## WHAT THE TASK ASKS:
Your task is to copy the lines of the data below from the line holding "When Dementia is" through the line holding "Katherine R. Nichols, David", inclusive, exactly and with nothing added.

## EXERCISE MATERIALS:
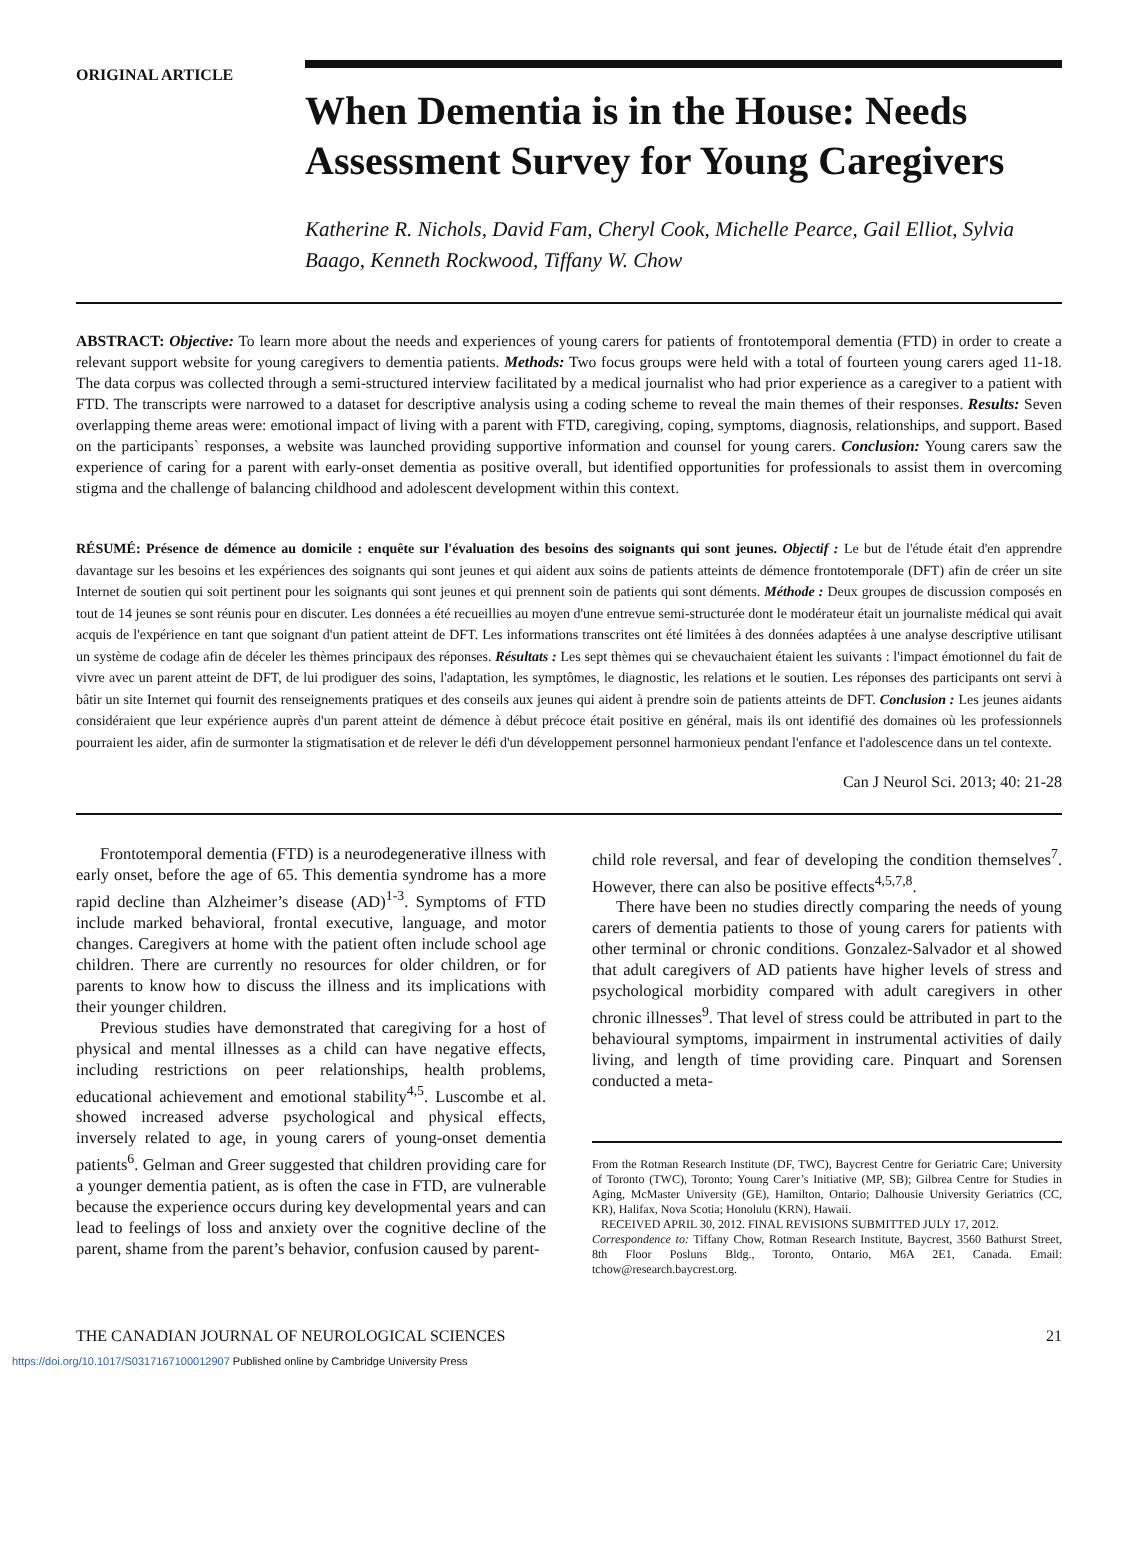ORIGINAL ARTICLE
When Dementia is in the House: Needs Assessment Survey for Young Caregivers
Katherine R. Nichols, David Fam, Cheryl Cook, Michelle Pearce, Gail Elliot, Sylvia Baago, Kenneth Rockwood, Tiffany W. Chow
ABSTRACT: Objective: To learn more about the needs and experiences of young carers for patients of frontotemporal dementia (FTD) in order to create a relevant support website for young caregivers to dementia patients. Methods: Two focus groups were held with a total of fourteen young carers aged 11-18. The data corpus was collected through a semi-structured interview facilitated by a medical journalist who had prior experience as a caregiver to a patient with FTD. The transcripts were narrowed to a dataset for descriptive analysis using a coding scheme to reveal the main themes of their responses. Results: Seven overlapping theme areas were: emotional impact of living with a parent with FTD, caregiving, coping, symptoms, diagnosis, relationships, and support. Based on the participants` responses, a website was launched providing supportive information and counsel for young carers. Conclusion: Young carers saw the experience of caring for a parent with early-onset dementia as positive overall, but identified opportunities for professionals to assist them in overcoming stigma and the challenge of balancing childhood and adolescent development within this context.
RÉSUMÉ: Présence de démence au domicile : enquête sur l'évaluation des besoins des soignants qui sont jeunes. Objectif : Le but de l'étude était d'en apprendre davantage sur les besoins et les expériences des soignants qui sont jeunes et qui aident aux soins de patients atteints de démence frontotemporale (DFT) afin de créer un site Internet de soutien qui soit pertinent pour les soignants qui sont jeunes et qui prennent soin de patients qui sont déments. Méthode : Deux groupes de discussion composés en tout de 14 jeunes se sont réunis pour en discuter. Les données a été recueillies au moyen d'une entrevue semi-structurée dont le modérateur était un journaliste médical qui avait acquis de l'expérience en tant que soignant d'un patient atteint de DFT. Les informations transcrites ont été limitées à des données adaptées à une analyse descriptive utilisant un système de codage afin de déceler les thèmes principaux des réponses. Résultats : Les sept thèmes qui se chevauchaient étaient les suivants : l'impact émotionnel du fait de vivre avec un parent atteint de DFT, de lui prodiguer des soins, l'adaptation, les symptômes, le diagnostic, les relations et le soutien. Les réponses des participants ont servi à bâtir un site Internet qui fournit des renseignements pratiques et des conseils aux jeunes qui aident à prendre soin de patients atteints de DFT. Conclusion : Les jeunes aidants considéraient que leur expérience auprès d'un parent atteint de démence à début précoce était positive en général, mais ils ont identifié des domaines où les professionnels pourraient les aider, afin de surmonter la stigmatisation et de relever le défi d'un développement personnel harmonieux pendant l'enfance et l'adolescence dans un tel contexte.
Can J Neurol Sci. 2013; 40: 21-28
Frontotemporal dementia (FTD) is a neurodegenerative illness with early onset, before the age of 65. This dementia syndrome has a more rapid decline than Alzheimer’s disease (AD)<sup>1-3</sup>. Symptoms of FTD include marked behavioral, frontal executive, language, and motor changes. Caregivers at home with the patient often include school age children. There are currently no resources for older children, or for parents to know how to discuss the illness and its implications with their younger children.
Previous studies have demonstrated that caregiving for a host of physical and mental illnesses as a child can have negative effects, including restrictions on peer relationships, health problems, educational achievement and emotional stability<sup>4,5</sup>. Luscombe et al. showed increased adverse psychological and physical effects, inversely related to age, in young carers of young-onset dementia patients<sup>6</sup>. Gelman and Greer suggested that children providing care for a younger dementia patient, as is often the case in FTD, are vulnerable because the experience occurs during key developmental years and can lead to feelings of loss and anxiety over the cognitive decline of the parent, shame from the parent’s behavior, confusion caused by parent-
child role reversal, and fear of developing the condition themselves<sup>7</sup>. However, there can also be positive effects<sup>4,5,7,8</sup>.
There have been no studies directly comparing the needs of young carers of dementia patients to those of young carers for patients with other terminal or chronic conditions. Gonzalez-Salvador et al showed that adult caregivers of AD patients have higher levels of stress and psychological morbidity compared with adult caregivers in other chronic illnesses<sup>9</sup>. That level of stress could be attributed in part to the behavioural symptoms, impairment in instrumental activities of daily living, and length of time providing care. Pinquart and Sorensen conducted a meta-
From the Rotman Research Institute (DF, TWC), Baycrest Centre for Geriatric Care; University of Toronto (TWC), Toronto; Young Carer’s Initiative (MP, SB); Gilbrea Centre for Studies in Aging, McMaster University (GE), Hamilton, Ontario; Dalhousie University Geriatrics (CC, KR), Halifax, Nova Scotia; Honolulu (KRN), Hawaii.
RECEIVED APRIL 30, 2012. FINAL REVISIONS SUBMITTED JULY 17, 2012.
Correspondence to: Tiffany Chow, Rotman Research Institute, Baycrest, 3560 Bathurst Street, 8th Floor Posluns Bldg., Toronto, Ontario, M6A 2E1, Canada. Email: tchow@research.baycrest.org.
THE CANADIAN JOURNAL OF NEUROLOGICAL SCIENCES 21
https://doi.org/10.1017/S0317167100012907 Published online by Cambridge University Press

## OUTPUT:
When Dementia is in the House: Needs Assessment Survey for Young Caregivers
Katherine R. Nichols, David Fam, Cheryl Cook, Michelle Pearce, Gail Elliot, Sylvia Baago, Kenneth Rockwood, Tiffany W. Chow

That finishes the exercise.